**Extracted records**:
━━━━━━━━━━━━━━━━
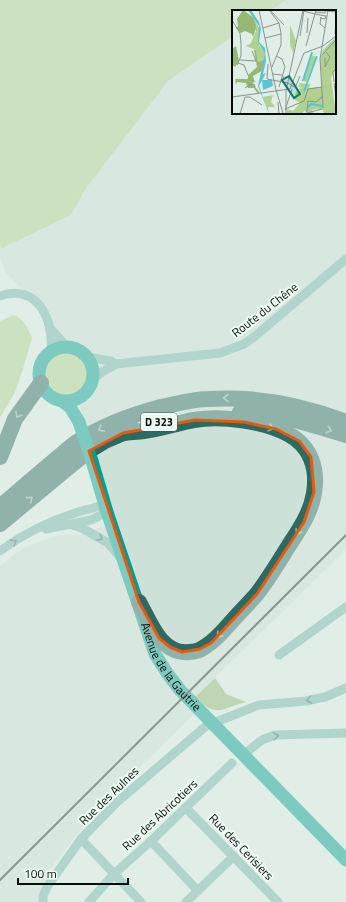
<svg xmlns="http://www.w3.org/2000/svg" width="346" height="902" font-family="'Titillium Web',sans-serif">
  <rect width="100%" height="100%" fill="#e1eee8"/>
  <path fill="#cde1d8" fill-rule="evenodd" d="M 0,0 L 346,0 L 346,550 L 194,698 L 196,712 L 97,810 L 50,869 L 43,896 L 43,902 L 0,902 L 0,566 L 21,549 L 29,545 L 60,535 L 69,534 L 81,535 L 83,532 L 114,524 L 84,429 L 80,406 L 81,389 L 85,383 L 87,375 L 87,369 L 83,362 L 71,353 L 63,353 L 61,347 L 29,296 L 6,273 L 0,259 ZM 233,11 L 335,11 L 335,113 L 233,113 Z"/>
  <g fill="#b0d190">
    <path d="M 0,0 L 286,0 L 270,11 L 233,11 L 233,36 L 168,81 L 84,191 L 71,215 L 2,248 L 0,245 Z"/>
    <path d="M 14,315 C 24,320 28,328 32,338 L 22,372 L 15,392 L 0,418 L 0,321 Z"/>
    <circle cx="66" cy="374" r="21"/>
  </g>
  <path fill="#95b872" d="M 215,678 L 226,694 L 246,702 C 219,709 219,718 194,698 Z"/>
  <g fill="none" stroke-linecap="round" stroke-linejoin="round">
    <g stroke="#71b7ad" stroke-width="9">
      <path d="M 0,296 C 38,283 54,320 51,352"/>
      <path d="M 50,328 L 67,347"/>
      <path d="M 86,357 L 111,361 L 116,364"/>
      <path d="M 91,381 L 102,372 L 116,364 L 220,353 L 244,344 L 254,337 L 346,259"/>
      <path d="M 72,525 L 82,528 L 108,543 L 120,557"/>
      <path d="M 46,529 L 91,520 L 107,512"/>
      <path d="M 0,551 C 23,534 50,521 78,512 C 87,509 96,508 105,504"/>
      <path d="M 279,655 L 346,607"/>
      <path d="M 243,755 L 262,740 L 275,735 L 346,733"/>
      <path d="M 186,808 L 278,902"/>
      <path d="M 81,839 L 141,902"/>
      <path d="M 151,841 L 198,891"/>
      <path d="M 43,902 L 43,896 L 47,887 L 81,839 L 116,803 L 206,726 L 259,705 L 306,701 L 325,697 L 346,688"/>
      <path d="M 89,902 L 114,874 L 151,841 L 232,763"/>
      <path d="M 186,902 L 234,856"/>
    </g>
    <g stroke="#049d90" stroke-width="13">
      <circle cx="66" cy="374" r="27"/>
      <path d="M 62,401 L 70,407 L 79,422"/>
      <path id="s1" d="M 92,461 L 107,512 L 155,654 L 167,673 L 180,690 L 346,860"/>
    </g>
    <g stroke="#2c6a62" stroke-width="16">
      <path d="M 240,412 C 277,413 311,424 346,435"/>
      <path d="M 123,433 C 130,432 137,432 144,431 C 161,429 177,423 194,420 C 221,415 264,421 288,434 C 311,446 318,469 314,493 C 311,513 299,530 288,547 C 278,563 268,580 256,595 C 248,604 240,612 232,621 C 224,630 216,640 206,646 C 201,650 195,652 189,652 C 161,655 150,622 139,602"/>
      <path d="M 0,457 L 15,419 L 41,383"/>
      <path d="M 0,507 C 18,491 37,475 56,459 C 63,454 69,447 77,442 C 103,425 131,415 161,407 C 176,404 193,399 209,399 C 255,396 302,405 346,422"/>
      <path d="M 0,524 L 87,452 L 105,441 L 133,429"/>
    </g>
    <path stroke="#252a28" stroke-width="2" d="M 0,880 L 346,535"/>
    <path stroke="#049d90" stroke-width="13" d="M 79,422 L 92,461"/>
  </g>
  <defs><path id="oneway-chevron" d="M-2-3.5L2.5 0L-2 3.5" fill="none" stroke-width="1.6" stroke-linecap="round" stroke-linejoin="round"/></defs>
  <g stroke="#8db2ac">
    <use href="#oneway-chevron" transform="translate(226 398) rotate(-180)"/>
    <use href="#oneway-chevron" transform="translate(18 415) rotate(121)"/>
    <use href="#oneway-chevron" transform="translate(271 428) rotate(17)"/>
    <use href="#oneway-chevron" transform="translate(101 429) rotate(149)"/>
    <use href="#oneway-chevron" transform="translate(329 430) rotate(18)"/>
    <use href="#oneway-chevron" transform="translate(30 499) rotate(-40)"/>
    <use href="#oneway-chevron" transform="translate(298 532) rotate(121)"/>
    <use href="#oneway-chevron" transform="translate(219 635) rotate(135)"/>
  </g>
  <g stroke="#426a64">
    <use href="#oneway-chevron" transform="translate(100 538) rotate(30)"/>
    <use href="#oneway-chevron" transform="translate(14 542) rotate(-32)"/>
    <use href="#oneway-chevron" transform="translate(309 700) rotate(170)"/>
    <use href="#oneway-chevron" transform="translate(276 736) rotate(-9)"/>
  </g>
  <path d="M0 0H346V902H0ZM 195,420 L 244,422 L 276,429 L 299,441 L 311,457 L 314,492 L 304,522 L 257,594 L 211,643 L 200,649 L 182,652 L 170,647 L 159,638 L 139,602 L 89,451 L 123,433 Z" fill="#e1eee8" fill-opacity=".55" fill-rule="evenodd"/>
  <path fill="none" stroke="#e8590c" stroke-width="3" stroke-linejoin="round" d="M 195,420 L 244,422 L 276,429 L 299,441 L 311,457 L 314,492 L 304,522 L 257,594 L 211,643 L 200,649 L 182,652 L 170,647 L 159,638 L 139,602 L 89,451 L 123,433 Z"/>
  <g text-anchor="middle" stroke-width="4" stroke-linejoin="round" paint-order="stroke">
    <rect fill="#eefbf5" stroke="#4d5450" stroke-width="1" x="141" y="413" width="36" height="18" rx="3"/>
    <g font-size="11" font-weight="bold" fill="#080c0a">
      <text x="159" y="426">D 323</text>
    </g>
    <g font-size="12" fill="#080c0a" stroke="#eefbf5">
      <text transform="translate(265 310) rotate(-38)" y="4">Route du Chêne</text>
      <text dy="4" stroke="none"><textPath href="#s1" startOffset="222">Avenue de la Gautrie</textPath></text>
      <text transform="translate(109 796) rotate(-44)" y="4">Rue des Aulnes</text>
      <text transform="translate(160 815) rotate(-43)" y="4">Rue des Abricotiers</text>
      <text transform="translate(241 847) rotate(46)" y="4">Rue des Cerisiers</text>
    </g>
  </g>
  <g transform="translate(232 10)">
    <rect width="104" height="104" fill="#e1eee8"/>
    <path d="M 22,8 L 27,18 L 27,35 L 33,44 L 32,54 L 31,51 L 26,52 L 24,40 L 14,36 L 19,33 L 24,21 ZM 58,15 L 64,31 L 61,43 L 58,35 ZM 104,27 L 104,58 L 99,68 L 104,104 L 92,104 L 91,100 L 85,99 L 80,100 L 82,104 L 72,101 L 70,104 L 55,104 L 55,99 L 61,101 L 68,93 L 62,89 L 65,79 L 71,78 L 66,77 L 68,73 L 74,74 L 72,81 L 75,74 L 79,74 L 77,78 L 90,77 L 88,50 L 91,40 ZM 80,45 L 84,47 L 74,72 L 70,70 ZM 41,85 L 39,92 L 43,97 L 36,97 L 37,104 L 31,87 Z" fill="#b0d190"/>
    <path d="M 11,0 L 22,8 L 24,18 L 21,27 L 20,24 L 13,21 L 9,23 L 4,18 L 6,16 L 5,9 ZM 4,36 L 7,51 L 3,57 L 0,54 L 0,39 ZM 22,40 L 24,40 L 26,52 L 33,50 L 31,60 L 21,66 L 23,72 L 20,73 L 28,83 L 26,84 L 22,78 L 16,78 L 14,73 L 5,72 L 4,75 L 3,69 L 16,69 L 16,65 L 25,57 Z" fill="#95b872"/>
    <path d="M 16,0 L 19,0 L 27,12 L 29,19 L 27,32 L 33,38 L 34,51 L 31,64 L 34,63 L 27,76 L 37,104 L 26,76 L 33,44 L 26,32 L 27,16 ZM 30,70 L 40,70 L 41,76 L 31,80 Z" fill="#56c7d0"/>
    <path fill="none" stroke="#56c7d0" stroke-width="2" d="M 71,71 L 80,42M 72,81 L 85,46M 76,97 L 79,94 L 90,96"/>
    <path fill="none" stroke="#8a948f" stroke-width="1" d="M 27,0 L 44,80M 37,0 L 47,13 L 49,23 L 49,35 L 40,57M 38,0 L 52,15M 87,0 L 104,2M 71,1 L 83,4M 83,2 L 93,3 L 93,1M 83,4 L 94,6 L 93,9 L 88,8M 89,7 L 88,14 L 93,18M 0,10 L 8,23 L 9,34 L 9,46 L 5,55M 31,18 L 47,13M 75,23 L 76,8M 103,24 L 104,9M 68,26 L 72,0M 33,28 L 49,24M 74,36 L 84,0M 90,45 L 104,30M 44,46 L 50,49 L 53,57 L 47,77M 93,48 L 93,57 L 98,47 L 94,42M 8,50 L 24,51 L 20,41M 6,53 L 12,55 L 16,65M 36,54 L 35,69 L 56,73 L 62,77M 40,64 L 50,65 L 52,68M 102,72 L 101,62 L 104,59M 102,73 L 104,88M 13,78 L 17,75 L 22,74 L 23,77M 63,78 L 68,66M 44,80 L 51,103M 0,87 L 58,79 L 72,43 L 91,36 L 104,26M 46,92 L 47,104M 91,98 L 88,49 L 96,0M 53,99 L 72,91 L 76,79 L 90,77M 53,100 L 60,79M 75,102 L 76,91 L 84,92 L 91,86M 8,104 L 13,87 L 18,87 L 30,95M 54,104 L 54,81 L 71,0M 71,104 L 90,99"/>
    <path fill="#0f766e" fill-opacity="0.15" stroke="#0f766e" stroke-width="2" d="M 57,66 L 68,84 L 62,88 L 50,70 Z"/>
    <rect width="104" height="104" fill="none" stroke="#080c0a" stroke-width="2"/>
  </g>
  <path d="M18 878v6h110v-6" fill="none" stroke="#080c0a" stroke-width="2"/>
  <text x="24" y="878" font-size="12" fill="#080c0a" stroke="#eefbf5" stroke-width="3" paint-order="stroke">100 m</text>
</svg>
━━━━━━━━━━━━━━━━
**Work order**:
The answer should be one number, the count of lines in the data that include the string "linecap".

**Task response**:
2